Like other works by Shechter, notably Political Mother and In Your Rooms, Grand Finale is highly percussive, with beats activating human movement, which at times becomes frantic, even painfully frenetic. In this work he adds an onstage string quartet with two cellos, a violin, and an acoustic guitar. The musicians seem to disappear and reappear in different areas of the stage, thanks to Tom Visser’s magical lighting.
The sometimes mellifluous, often melancholic musical line is contrasted with a soundscape of industrial noise: the sounds of static, metal scraping, crashes and booms, buildings falling down or a ship – the Titanic perhaps – hitting an iceberg.
These two sonic worlds constantly compete, with one dominating the other but never for long, as the other line is eventually born from the sonic chaos. The dancers similarly emerge from and move through a world that is unstable, chaotic, ever-changing.

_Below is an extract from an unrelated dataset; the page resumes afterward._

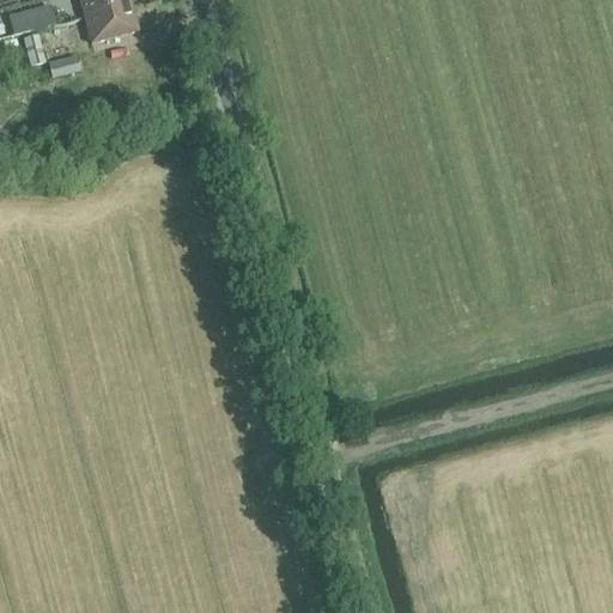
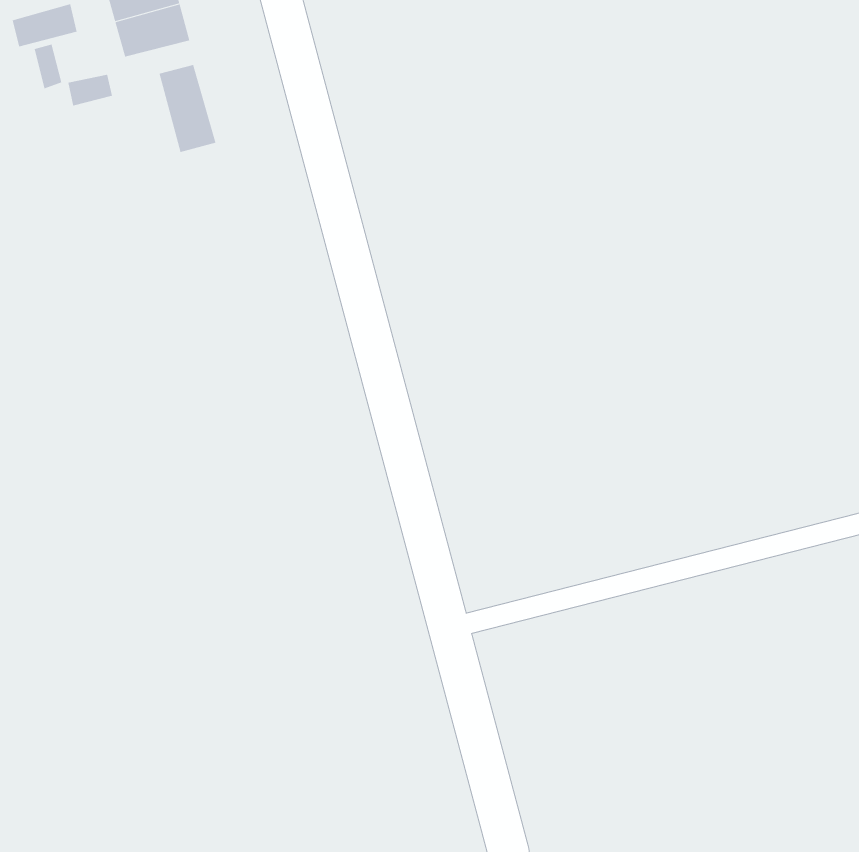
building: none -> [159,64,216,153]

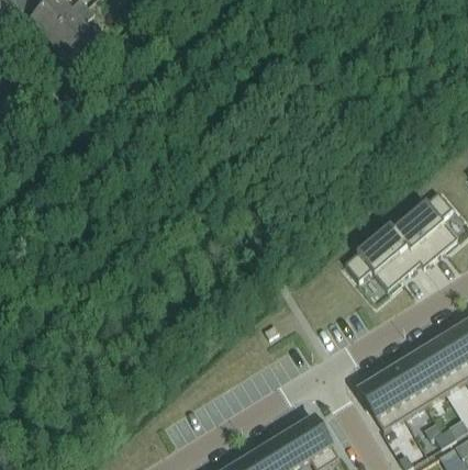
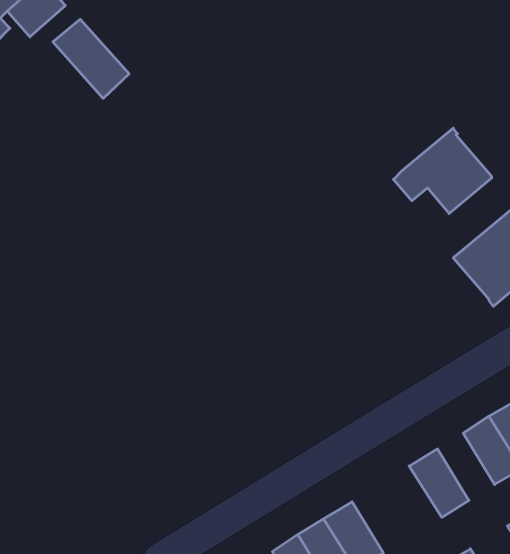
building: none -> [53,19,129,98]
building: [344,223,420,289] -> [393,128,492,214]
building: [380,363,424,415] -> none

Because of the way sound, light, movement, and percussion come together, Shechter’s choreography can be almost trance-inducing in its intensity and relentlessness. It can seem to invoke the ecstatic, as if dancers were seeking to connect with some higher power, springing up and down, arms splayed out, their hands reaching for something beyond the reach of mere mortals.
When the dancers advance downstage toward us, executing martial arts moves that sometimes resemble a Māori haka, freezing to briefly hold stances of power and strength, they can almost make our hair stand on end.
When they reappear from the darkness in the second half of the work, they seem to inhabit not a world falling apart, but instead a brutal, new world order. The giant mobile panels now increasingly resemble the walls that cut through Jerusalem, angry, impossible to scale, closing in on the dancers and separating them from one another.
The dancers break apart, lonely and isolated, and the walls scatter. A feeling of urban warfare prevails, with rapid tempo shifts forcing the dancers together and driving them apart.
It’s as if they’re dancing in and around a ruined world. Suddenly all stop to stare at a couple kissing against a slice of the wall, an unexpected and unprecedented act of intimacy.
As the work draws to a crescendo, with their backs to us the dancers fall into a line running upstage, swaying out of sync with one another, delicate, broken, but still moving. Suddenly they stop, and find themselves enclosed in a sarcophagus-like structure. It opens and the dancers move into the breach, into the light, and fade from view.
This is a Grand Finale for which there is no known ending, only the certainty that those who survive will step into different world than the one they left behind.